L’orthodoxie mondiale au bord du schisme

L’Eglise russe a annoncé qu’elle rompait ses relations avec le patriarcat œcuménique de Constantinople : celui-ci a en effet décidé, le 11 octobre, de reconnaître une Eglise ukrainienne indépendante.

Le 11 octobre, le patriarcat œcuménique de Constantinople a annulé une décision de 1686 qui plaçait l’Eglise d’Ukraine sous la jurisprudence de celle de Moscou. Or, ce patriarcat œcuménique, basé dans le quartier du Phanar, à Istanbul, jouit d’une « primauté d’honneur » sur toutes les Eglises orthodoxes du monde, mais il n’a pas de pouvoirs hiérarchiques ou disciplinaires comparables à ceux du pape dans le catholicisme. Depuis son accession à l’indépendance, en 1991, l’Ukraine est une « ligne de front » où plusieurs Eglises sont en conflit, en écho à l’identité déchirée du pays. L’Eglise russe aligne les plus gros bataillons, avec une quarantaine de diocèses, mais elle est talonnée par l’Eglise ukrainienne du Patriarcat de Kiev, dirigée depuis 1995 par le patriarche Philarète.

L’indépendance ecclésiastique de l’Ukraine est une revendication de toujours des nationalistes, mais elle a pris une plus forte acuité depuis la guerre du Donbass et l’annexion de la Crimée, en 2014. La décision de Constantinople a été saluée comme une victoire politique par nombre d’Ukrainiens.
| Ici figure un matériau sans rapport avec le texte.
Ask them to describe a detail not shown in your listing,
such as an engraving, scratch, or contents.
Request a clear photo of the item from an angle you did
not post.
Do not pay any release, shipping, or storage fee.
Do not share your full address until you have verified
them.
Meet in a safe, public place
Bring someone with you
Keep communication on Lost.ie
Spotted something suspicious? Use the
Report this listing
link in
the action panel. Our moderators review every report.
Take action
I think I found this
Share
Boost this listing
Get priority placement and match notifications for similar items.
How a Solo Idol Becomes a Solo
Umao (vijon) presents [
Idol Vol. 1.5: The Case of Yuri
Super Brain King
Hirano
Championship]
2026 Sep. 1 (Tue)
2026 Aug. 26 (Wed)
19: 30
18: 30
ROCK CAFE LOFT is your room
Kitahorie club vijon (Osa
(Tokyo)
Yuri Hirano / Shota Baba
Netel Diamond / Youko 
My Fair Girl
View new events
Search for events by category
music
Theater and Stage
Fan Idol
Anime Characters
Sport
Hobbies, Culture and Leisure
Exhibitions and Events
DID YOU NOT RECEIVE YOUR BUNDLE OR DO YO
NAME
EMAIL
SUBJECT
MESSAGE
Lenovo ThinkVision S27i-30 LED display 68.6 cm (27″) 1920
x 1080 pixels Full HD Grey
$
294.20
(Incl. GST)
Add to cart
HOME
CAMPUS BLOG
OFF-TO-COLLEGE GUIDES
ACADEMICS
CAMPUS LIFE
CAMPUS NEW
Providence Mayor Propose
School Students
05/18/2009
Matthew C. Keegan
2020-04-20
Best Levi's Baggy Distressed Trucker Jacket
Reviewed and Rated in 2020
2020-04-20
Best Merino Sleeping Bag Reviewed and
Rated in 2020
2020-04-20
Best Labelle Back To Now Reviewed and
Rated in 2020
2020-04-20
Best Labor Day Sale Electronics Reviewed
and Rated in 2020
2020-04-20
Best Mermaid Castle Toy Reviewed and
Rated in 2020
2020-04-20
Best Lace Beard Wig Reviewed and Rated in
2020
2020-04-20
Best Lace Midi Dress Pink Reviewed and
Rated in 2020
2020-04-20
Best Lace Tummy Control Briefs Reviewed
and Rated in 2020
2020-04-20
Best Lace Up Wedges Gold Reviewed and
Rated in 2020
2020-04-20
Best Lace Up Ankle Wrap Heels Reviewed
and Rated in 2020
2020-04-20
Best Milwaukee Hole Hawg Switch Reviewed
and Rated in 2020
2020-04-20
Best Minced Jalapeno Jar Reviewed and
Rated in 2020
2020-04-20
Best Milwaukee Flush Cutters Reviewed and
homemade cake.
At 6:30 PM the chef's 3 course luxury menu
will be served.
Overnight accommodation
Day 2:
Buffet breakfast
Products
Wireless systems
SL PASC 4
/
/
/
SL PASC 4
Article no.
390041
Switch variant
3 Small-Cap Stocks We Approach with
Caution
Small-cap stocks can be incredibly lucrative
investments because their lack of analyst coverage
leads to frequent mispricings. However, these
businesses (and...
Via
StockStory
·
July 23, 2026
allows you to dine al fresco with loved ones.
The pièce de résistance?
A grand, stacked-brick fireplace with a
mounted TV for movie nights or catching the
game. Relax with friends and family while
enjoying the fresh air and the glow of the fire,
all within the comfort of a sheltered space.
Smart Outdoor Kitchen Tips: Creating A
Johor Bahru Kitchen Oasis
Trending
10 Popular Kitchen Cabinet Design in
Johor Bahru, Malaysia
Sur les réseaux sociaux en ébullition, certains proclamaient même : « je suis athée, mais du Patriarcat de Kiev ».

La crise ouverte entre Moscou et Constantinople a des conséquences dans tout le monde orthodoxe, et notamment dans les Balkans

Chaque Eglise se range désormais dans un camp ou dans l’autre. Dans le monde orthodoxe, religion et nationalisme entretiennent des relations étroites et souvent nocives. A côté des Eglises « officielles », canoniquement reconnues, qui assument une dimension nationale, comme celles de Grèce, de Serbie, de Roumanie ou de Bulgarie, il existe des Eglises « dissidentes », qui se réjouissent du « précédent » que pourrait constituer la reconnaissance du droit de l’Ukraine à avoir sa propre Eglise. La première à saluer la décision de Constantinople a été la petite Eglise orthodoxe monténégrine, qui tente d’échapper à la tutelle de la puissante Eglise serbe. Le dossier le plus explosif demeure celui de l’Eglise orthodoxe de Macédoine, qui s’est détachée de l’Eglise serbe en 1967, avec la bénédiction du pouvoir communiste yougoslave de l’époque, soucieux d’affirmer la spécificité nationale des Macédoniens. En 2001, des négociations menées par le patriarcat de Constantinople entre Belgrade et Skopje ont échoué, et le dossier macédonien est bien sûr suivi avec attention par l’Eglise grecque, hostile à tout compromis sur le nom de la Macédoine.

Beaucoup d’Eglises se rangent dans le camp de Moscou, comme les Eglises de Serbie ou de Grèce

En effet, Belgrade est très attaché au maintien du statu quo, et redoute donc ce « précédent ukrainien » que d’autres saluent. Les Eglises de Bulgarie et de Roumanie sont bien plus réservées, voire même divisées sur le dossier ukrainien. Il est vrai ? l’Eglise roumaine est en conflit avec Moscou en Moldavie : certains orthodoxes de ce petit pays reconnaissent le patriarcat de Bucarest, d’autres l’Eglise russe, et le patriarche Kiril de Moscou doit d’ailleurs effectuer une visite très attendue en Moldavie à la fin du mois d’octobre. Un voyage qui vise clairement à défendre le pré carré de l’orthodoxie russe.